Mein Wahlkampftagebuch: Ein Schuhkarton voller Silvesterböller
Die persönlichen Analysen von taz-RedakteurInnen zur Landtagswahlen in Baden-Württemberg, Sachsen-Anhalt und Rheinland-Pfalz erscheinen täglich bis zum Wahltag am 13. März.
Ulrich Schulte leitet das Parlamentsbüro der taz.
Wichtige Landtagswahlen und die Bundespolitik – das ist ein bisschen so, als werfe man ein brennendes Streichholz in einen Schuhkarton voller Silvesterböller. Manchmal passiert nichts, weil die Flamme erlischt. Und manchmal explodiert alles, Böller platzen, Raketen zischen durch die Luft.
Was passiert in der Bundes-CDU, wenn sie die Wahlen in Baden-Württemberg und Rheinland-Pfalz verliert? Ganz klar: Eine Schockwelle würde durch die CDU rasen. Keine Partei nährt sich so vom Erfolg und vom Machterhalt wie sie.
Der Druck auf Merkel, ihren Kurs in der Flüchtlingspolitik zu ändern, stiege ins Unermessliche. Denn ihre vielen Gegner würden die Niederlagen als letzten Beweis für den angeblichen Irrweg der Kanzlerin interpretieren. Das wäre unfair, weil sich die CDU-Kandidaten im Wahlkampf ja gerade von Merkel distanzierten. Aber in der Politik gewinnt meist die einfache Erzählung. Außerdem ist da ja die AfD, die aus dem Stand mit starken Ergebnissen in beide Landtage einziehen wird. Für die Union wird das bedrohliche Szenario einer Partei rechts von der CSU endgültig Wirklichkeit, Panikreaktionen sind nicht ausgeschlossen. Merkel kann einem fast leidtun.

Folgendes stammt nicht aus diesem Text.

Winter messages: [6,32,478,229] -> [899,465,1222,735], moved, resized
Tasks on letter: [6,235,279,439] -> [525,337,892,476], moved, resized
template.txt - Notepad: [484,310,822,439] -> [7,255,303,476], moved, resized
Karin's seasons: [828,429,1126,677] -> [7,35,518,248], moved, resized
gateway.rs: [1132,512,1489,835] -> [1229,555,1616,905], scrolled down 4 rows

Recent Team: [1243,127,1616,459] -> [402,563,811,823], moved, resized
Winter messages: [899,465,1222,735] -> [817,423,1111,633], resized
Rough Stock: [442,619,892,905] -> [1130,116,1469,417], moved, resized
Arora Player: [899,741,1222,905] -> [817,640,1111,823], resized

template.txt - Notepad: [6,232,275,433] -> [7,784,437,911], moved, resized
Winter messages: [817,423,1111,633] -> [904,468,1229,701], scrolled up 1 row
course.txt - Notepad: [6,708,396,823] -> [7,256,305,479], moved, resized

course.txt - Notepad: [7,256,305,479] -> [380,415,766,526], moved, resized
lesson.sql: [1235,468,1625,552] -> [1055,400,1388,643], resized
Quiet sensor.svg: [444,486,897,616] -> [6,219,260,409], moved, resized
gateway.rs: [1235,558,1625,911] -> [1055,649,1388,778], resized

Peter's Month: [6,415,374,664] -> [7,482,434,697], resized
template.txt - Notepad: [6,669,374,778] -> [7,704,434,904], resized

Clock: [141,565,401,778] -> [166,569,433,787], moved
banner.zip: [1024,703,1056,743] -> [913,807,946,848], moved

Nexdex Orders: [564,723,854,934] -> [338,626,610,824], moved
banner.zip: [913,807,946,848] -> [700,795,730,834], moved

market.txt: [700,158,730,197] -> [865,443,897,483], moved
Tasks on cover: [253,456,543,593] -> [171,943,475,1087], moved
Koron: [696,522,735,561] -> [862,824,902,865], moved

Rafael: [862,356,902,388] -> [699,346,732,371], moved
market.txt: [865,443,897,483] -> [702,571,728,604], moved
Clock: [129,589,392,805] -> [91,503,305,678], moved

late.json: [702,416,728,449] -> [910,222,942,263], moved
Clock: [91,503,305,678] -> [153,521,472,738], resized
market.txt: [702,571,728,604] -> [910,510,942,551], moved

Im Willy-Brandt-Haus zittert man wegen einer anderen Variante. Der SPD droht in Baden-Württemberg eine fürchterliche Blamage. Sie liegt in Umfragen zwischen 13 und 16 Prozent, teilweise nur knapp vor der AfD. Wenn dieser brutale Stimmenverlust Wirklichkeit wird, beginnt die Diskussion über die Zukunft von Sigmar Gabriel. Ob wichtige Sozialdemokraten tatsächlich seinen Sturz betreiben würden, ist offen – einen Parteichef, Vizekanzler und Wirtschaftsminister tauscht man ja nicht mal eben aus. Aber auch eine Trotzreaktion Gabriels ist drin, er nimmt die Dinge persönlich.
Sicher ist: Bei den Grünen beginnt ein Kampf um die Deutungshoheit. Ist Kretschmanns Politikstil ein Erfolgsmodell für den Bund – oder nicht? Viele Konflikte, die wegen Kretschmanns Wahlkampf unterdrückt wurden, dürften dann aufbrechen, denn die Ökopartei will nach den Landtagswahlen über soziale Gerechtigkeit diskutieren. Schluss mit Wohlfühl-Bio.
Die FDP wird es – Stand jetzt – satt in beide Landtage schaffen. Das ist ein wichtiger Schritt hin zu dem wichtigsten Ziel von Parteichef Christian Lindner. Er will die FDP wieder als marktliberale Kraft im Bundestag etablieren. Aussichten: gut. Und die Linken? Sie sitzen weder in Stuttgart noch in Mainz im Parlament. Ein Sprung über eine Fünfprozenthürde wäre ein toller Erfolg, bliebe aber ohne größere Verwerfungen im Bund.